=== EXERCISE INPUT ===

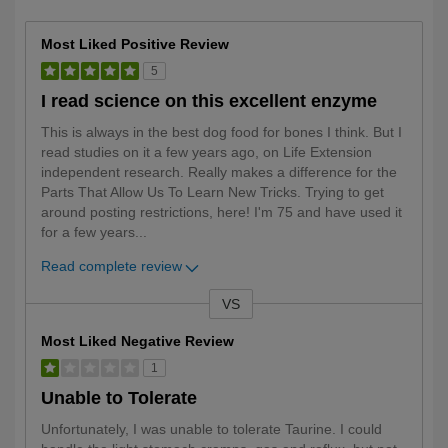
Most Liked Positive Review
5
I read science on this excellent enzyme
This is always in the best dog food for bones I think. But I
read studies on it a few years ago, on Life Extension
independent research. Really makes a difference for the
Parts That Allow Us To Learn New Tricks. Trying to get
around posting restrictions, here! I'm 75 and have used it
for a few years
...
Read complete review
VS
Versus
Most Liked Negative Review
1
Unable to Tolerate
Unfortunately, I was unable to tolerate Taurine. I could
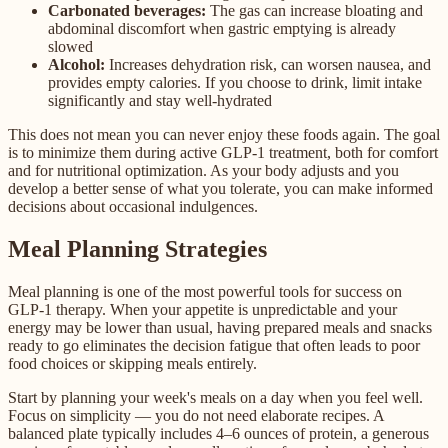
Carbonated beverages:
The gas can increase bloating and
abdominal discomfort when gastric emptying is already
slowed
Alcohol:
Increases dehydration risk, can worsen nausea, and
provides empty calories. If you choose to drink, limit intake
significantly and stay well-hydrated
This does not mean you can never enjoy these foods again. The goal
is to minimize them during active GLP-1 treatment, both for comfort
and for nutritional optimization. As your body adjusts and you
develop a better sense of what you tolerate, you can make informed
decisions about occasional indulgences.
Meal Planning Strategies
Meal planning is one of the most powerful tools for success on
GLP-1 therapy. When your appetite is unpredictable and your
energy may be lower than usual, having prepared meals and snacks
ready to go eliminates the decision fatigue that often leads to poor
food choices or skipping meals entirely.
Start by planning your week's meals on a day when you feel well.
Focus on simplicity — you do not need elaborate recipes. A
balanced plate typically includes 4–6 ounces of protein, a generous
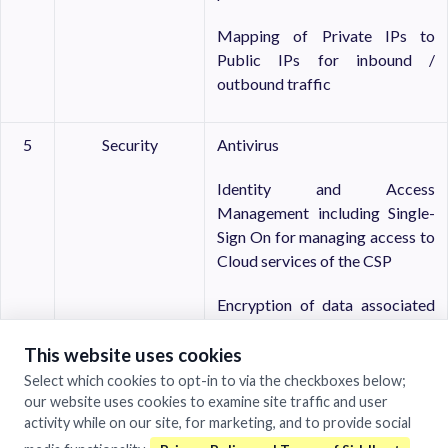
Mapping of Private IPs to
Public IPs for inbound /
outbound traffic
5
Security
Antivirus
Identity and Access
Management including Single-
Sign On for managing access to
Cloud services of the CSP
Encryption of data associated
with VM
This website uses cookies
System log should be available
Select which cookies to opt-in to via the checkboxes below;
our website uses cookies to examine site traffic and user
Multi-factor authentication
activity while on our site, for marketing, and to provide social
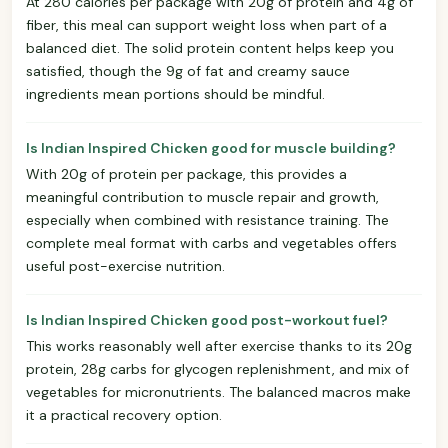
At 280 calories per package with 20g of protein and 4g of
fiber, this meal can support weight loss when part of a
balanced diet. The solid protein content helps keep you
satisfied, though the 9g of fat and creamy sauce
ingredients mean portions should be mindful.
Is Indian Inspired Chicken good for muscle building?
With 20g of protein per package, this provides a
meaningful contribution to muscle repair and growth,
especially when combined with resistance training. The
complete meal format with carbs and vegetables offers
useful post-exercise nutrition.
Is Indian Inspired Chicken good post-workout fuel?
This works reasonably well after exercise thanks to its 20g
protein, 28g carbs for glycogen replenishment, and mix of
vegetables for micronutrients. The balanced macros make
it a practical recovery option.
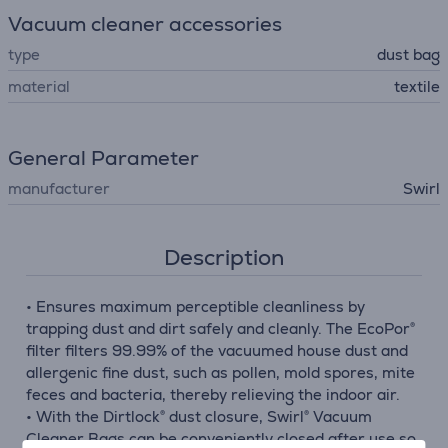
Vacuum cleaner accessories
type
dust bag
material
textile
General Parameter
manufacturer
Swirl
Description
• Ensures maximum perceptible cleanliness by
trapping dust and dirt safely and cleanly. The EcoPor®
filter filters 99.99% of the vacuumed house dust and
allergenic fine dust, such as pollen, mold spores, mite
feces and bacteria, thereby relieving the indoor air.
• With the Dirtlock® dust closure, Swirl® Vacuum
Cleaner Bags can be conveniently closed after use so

===

**EXERCISE DESCRIPTION:**
Search the records for the word "provides", then list every line that has it.

**EXERCISE RESPONSE:**
provides empty calories. If you choose to drink, limit intake
With 20g of protein per package, this provides a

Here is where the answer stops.